**WHAT THIS TASK INVOLVES:** In the material below, the lines from the one containing "All-Time Alpine Milk" through the one containing "8 | AA1491237" are to be given again exactly, ends included, and no others.

**DATA PROVIDED:**
▬▬▬
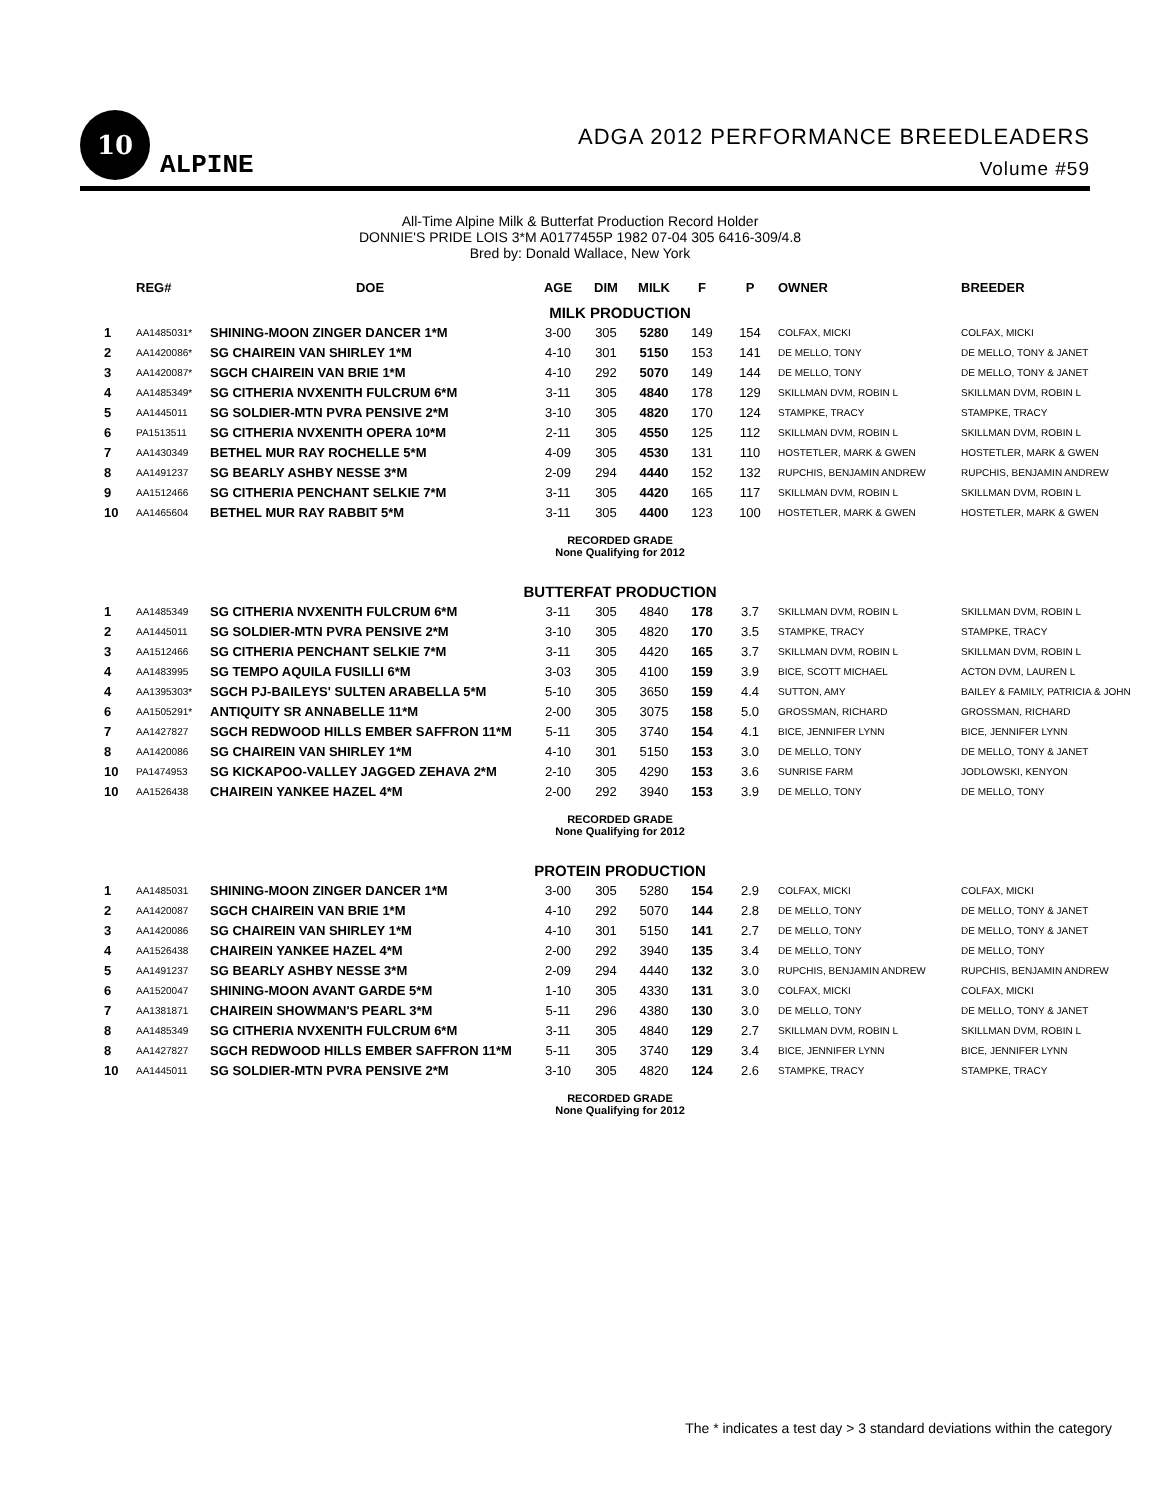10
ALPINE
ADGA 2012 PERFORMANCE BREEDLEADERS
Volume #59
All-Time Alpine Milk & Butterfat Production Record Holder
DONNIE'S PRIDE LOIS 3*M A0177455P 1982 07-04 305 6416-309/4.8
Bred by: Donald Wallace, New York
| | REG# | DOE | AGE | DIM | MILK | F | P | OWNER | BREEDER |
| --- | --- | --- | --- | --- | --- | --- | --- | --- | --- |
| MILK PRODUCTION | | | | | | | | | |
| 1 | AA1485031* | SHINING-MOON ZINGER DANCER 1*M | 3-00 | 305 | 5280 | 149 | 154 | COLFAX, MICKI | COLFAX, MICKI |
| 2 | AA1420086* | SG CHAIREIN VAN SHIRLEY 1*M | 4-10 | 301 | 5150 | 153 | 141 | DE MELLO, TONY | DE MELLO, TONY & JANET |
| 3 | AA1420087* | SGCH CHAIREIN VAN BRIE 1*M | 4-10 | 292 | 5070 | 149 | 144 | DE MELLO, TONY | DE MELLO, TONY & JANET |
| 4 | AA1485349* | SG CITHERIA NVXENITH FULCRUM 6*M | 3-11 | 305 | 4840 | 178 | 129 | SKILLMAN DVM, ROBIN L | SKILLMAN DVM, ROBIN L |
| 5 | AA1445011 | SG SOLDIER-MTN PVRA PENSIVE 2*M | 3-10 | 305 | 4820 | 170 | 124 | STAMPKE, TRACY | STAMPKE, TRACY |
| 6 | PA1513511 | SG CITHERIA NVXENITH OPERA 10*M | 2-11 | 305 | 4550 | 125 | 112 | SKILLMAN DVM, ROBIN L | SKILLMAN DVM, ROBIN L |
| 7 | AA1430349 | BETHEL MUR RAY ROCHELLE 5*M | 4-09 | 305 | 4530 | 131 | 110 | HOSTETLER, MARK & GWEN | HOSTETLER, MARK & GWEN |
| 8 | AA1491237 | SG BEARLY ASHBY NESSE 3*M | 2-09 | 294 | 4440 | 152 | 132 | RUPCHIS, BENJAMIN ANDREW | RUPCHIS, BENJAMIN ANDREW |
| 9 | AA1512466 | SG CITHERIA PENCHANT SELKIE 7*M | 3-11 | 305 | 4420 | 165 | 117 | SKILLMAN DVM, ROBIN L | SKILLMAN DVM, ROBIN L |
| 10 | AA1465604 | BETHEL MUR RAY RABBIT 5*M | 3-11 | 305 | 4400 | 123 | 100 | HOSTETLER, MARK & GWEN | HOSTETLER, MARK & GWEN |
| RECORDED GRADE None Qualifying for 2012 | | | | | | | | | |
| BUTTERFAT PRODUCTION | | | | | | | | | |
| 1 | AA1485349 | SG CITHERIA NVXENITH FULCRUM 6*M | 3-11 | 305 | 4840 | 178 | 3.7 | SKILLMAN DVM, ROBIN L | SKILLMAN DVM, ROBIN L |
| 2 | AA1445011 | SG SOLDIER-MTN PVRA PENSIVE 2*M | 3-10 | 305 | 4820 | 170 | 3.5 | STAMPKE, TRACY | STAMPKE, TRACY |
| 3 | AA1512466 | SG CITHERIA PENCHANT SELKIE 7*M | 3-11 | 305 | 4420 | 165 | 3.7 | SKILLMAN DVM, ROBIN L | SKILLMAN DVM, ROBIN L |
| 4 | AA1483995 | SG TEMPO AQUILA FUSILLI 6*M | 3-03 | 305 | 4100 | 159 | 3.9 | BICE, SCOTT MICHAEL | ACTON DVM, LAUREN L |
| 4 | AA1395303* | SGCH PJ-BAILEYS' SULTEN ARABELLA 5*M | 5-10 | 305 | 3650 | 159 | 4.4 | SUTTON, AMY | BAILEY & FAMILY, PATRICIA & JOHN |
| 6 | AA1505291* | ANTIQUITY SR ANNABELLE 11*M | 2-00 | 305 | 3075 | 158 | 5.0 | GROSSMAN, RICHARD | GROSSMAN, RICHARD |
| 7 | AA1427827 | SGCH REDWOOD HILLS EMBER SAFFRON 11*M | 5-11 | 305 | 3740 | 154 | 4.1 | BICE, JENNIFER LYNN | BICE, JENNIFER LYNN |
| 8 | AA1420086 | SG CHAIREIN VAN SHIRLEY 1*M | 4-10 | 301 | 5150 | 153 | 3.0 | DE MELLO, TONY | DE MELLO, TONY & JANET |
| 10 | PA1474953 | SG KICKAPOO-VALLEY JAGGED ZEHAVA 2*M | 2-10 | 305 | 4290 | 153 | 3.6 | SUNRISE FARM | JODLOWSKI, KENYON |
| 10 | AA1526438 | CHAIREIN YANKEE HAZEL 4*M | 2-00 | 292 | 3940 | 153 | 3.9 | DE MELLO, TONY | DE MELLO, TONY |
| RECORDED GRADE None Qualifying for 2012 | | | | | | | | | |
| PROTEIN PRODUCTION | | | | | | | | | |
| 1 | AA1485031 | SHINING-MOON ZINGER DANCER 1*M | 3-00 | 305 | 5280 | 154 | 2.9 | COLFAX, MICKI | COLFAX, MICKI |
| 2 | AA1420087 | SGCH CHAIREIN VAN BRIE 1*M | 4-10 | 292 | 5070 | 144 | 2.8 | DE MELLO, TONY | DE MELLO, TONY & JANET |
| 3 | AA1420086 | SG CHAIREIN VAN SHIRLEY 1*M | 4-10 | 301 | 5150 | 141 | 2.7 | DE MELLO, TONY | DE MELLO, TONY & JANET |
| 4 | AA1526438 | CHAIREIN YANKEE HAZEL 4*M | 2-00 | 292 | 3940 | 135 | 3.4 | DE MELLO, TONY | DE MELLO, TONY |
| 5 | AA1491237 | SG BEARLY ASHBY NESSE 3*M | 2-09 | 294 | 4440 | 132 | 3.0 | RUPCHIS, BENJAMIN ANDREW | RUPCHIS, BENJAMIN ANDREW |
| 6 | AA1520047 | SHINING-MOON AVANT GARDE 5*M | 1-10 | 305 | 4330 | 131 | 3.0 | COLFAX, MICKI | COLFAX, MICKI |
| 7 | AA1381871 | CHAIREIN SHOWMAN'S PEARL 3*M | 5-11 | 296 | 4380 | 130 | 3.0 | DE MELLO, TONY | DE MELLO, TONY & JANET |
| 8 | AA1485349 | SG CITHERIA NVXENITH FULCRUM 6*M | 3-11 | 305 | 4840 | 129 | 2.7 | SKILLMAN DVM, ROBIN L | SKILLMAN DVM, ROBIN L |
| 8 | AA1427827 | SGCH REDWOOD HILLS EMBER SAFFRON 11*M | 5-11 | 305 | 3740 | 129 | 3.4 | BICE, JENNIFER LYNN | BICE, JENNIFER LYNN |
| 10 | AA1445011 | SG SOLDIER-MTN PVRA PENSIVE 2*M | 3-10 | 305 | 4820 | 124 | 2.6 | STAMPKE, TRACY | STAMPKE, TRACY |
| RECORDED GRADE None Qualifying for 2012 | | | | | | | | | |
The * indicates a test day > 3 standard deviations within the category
▬▬▬
**RESPONSE AREA:**
All-Time Alpine Milk & Butterfat Production Record Holder
DONNIE'S PRIDE LOIS 3*M A0177455P 1982 07-04 305 6416-309/4.8
Bred by: Donald Wallace, New York
| | REG# | DOE | AGE | DIM | MILK | F | P | OWNER | BREEDER |
| --- | --- | --- | --- | --- | --- | --- | --- | --- | --- |
| MILK PRODUCTION | | | | | | | | | |
| 1 | AA1485031* | SHINING-MOON ZINGER DANCER 1*M | 3-00 | 305 | 5280 | 149 | 154 | COLFAX, MICKI | COLFAX, MICKI |
| 2 | AA1420086* | SG CHAIREIN VAN SHIRLEY 1*M | 4-10 | 301 | 5150 | 153 | 141 | DE MELLO, TONY | DE MELLO, TONY & JANET |
| 3 | AA1420087* | SGCH CHAIREIN VAN BRIE 1*M | 4-10 | 292 | 5070 | 149 | 144 | DE MELLO, TONY | DE MELLO, TONY & JANET |
| 4 | AA1485349* | SG CITHERIA NVXENITH FULCRUM 6*M | 3-11 | 305 | 4840 | 178 | 129 | SKILLMAN DVM, ROBIN L | SKILLMAN DVM, ROBIN L |
| 5 | AA1445011 | SG SOLDIER-MTN PVRA PENSIVE 2*M | 3-10 | 305 | 4820 | 170 | 124 | STAMPKE, TRACY | STAMPKE, TRACY |
| 6 | PA1513511 | SG CITHERIA NVXENITH OPERA 10*M | 2-11 | 305 | 4550 | 125 | 112 | SKILLMAN DVM, ROBIN L | SKILLMAN DVM, ROBIN L |
| 7 | AA1430349 | BETHEL MUR RAY ROCHELLE 5*M | 4-09 | 305 | 4530 | 131 | 110 | HOSTETLER, MARK & GWEN | HOSTETLER, MARK & GWEN |
| 8 | AA1491237 | SG BEARLY ASHBY NESSE 3*M | 2-09 | 294 | 4440 | 152 | 132 | RUPCHIS, BENJAMIN ANDREW | RUPCHIS, BENJAMIN ANDREW |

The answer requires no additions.